We had a crazy gift swap and I ended up with a DVD from Goodwill: Yoga Booty Ballet Abs! Booty Ballet---can you believe it?! Also on the floor were a hula skirt, felt jester hat, truffles, a Chia Obama (not ours), a 1990 Jack Russell Terrier Calendar, a collection of used cookbooks and odd kitchen implements, a yogurt-maker, and much more silliness. I am sure we will see some of it again next year!
But the best is that I am a blogger with a new camera. A real deal digital SLR camera of my dreams! Thanks to my husband for organizing some family support towards this amazing gift. And for choosing a camera over an iPad because he wanted to support me as an artist, not just a consumer of technology. I am batting my eyelashes now and my heart goes pitter pat.

Sunday, April 19, 2009

photography and me


Mary Nanna keeps asking about how I learned to take photos, and I wasn't being cagey in not answering, but I have been thinking about how I would answer.

Well, OK, here it comes. I was a professional transfer student during my undergrad years. I have plotted my five various schools on a Google Map, which took me to both coasts and in the middle too. Along the way I studied Russian language and literature (but I never actually really wanted to go there) and also art. I did two years at the #3 spot on my map (Greenfield Community College), which had a lovely and small and really good art department, and got all my foundation courses out of the way. During this time, I took some photography classes and liked telling visual stories. But I really loved woodblock printmaking.

After this wonderful start, I went on to School of the Art Institute of Chicago to continue with my printmaking interests. Art school (at both schools) was great---so amazing to be surrounded by all that talent! But during the year I was there, I took a 3-D design class and a performance art class that sort of cemented what I already knew from the previous two years of art school: that words were always part of my best work. My work was always narrative and incorporated words.

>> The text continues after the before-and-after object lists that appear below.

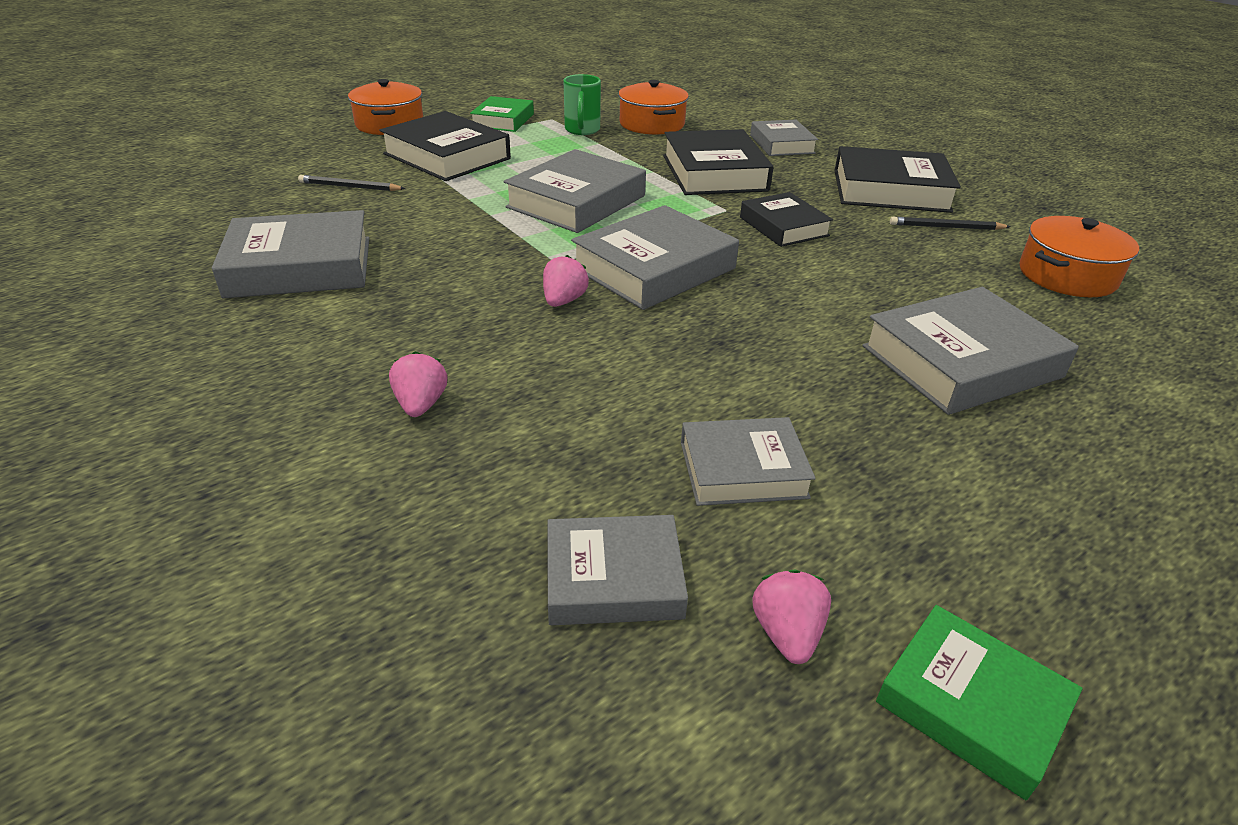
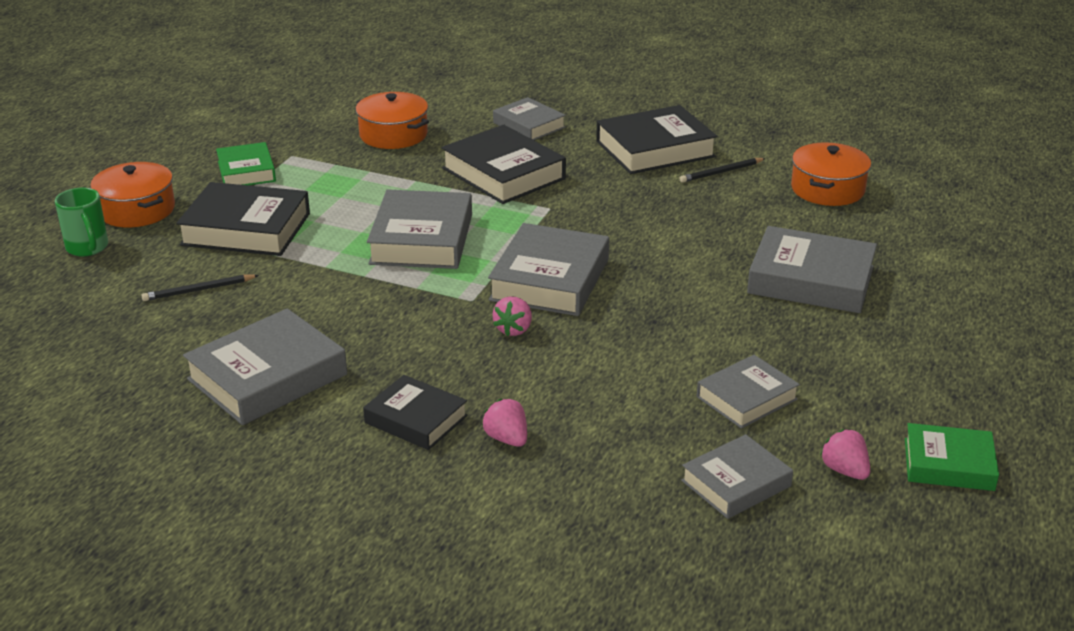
camera: 30 degrees left, 5 degrees down
pink strawberry [543,255,589,307] -> pink strawberry turned 150 degrees counterclockwise [493,296,532,336]
green mug [564,74,601,135] -> green mug moved to [55,188,108,256]
black book [740,192,833,247] -> black book moved to [363,375,468,450]
grey book [862,287,1079,415] -> grey book turned 75 degrees clockwise [747,226,877,313]

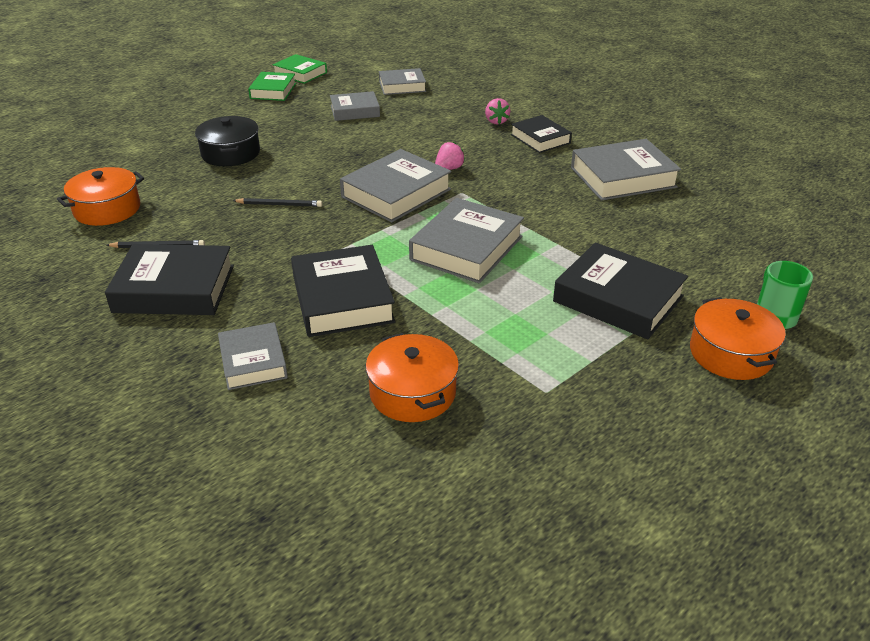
camera: 155 degrees left, 5 degrees up
black pencil [141,274,259,301] -> black pencil moved to [233,198,322,207]
green book [216,142,276,185] -> green book moved to [248,72,296,101]
grey book [747,226,877,313] -> black pot [195,116,260,166]
pink strawberry [820,429,870,480] -> none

(And then, the best surprise: In the spring, I became pregnant with Jonas and DIDN'T HAVE TO GO BACK TO SCHOOL IN THE FALL. It was what I had always wanted all along.)

Much as I was happy to learn things (officially and about myself) along the way, I always knew that really, I needed to be a mom before I would know my direction. This was not really in the program for me (white, middle class, daughter of educated parents) though and I felt a little pushed to just go someplace and study anything. Which I did. But I always tell my story to parents because I think it's important that they encourage their children to consider other options like travel or internships or just plain old work, before college.

So back to Mary Anna's question: Where did I learn how to take pictures?

Part of it is all that art training. Part of it is that I am observant to the world around me. And inspired by beauty and good light. Part of it is that I read your blogs that have photos that inspire me and give me ideas for composition and lighting. And part of it is that I am taking many more photos now, with this blog, and through practice there are necesarily more pictures that are good ones. So this blog has, without me realizing it, become a place for me to express myself through the photographic medium as well.

My camera is a Sony Cybershot H-10, if you care. I like it a lot, especially the "action" setting (good for boys who are fast-moving) and the macro setting (good for close-ups).

(Um, if you're wondering about these photos: I took them in the reflection of the window through the winterizing plastic that was covering it.)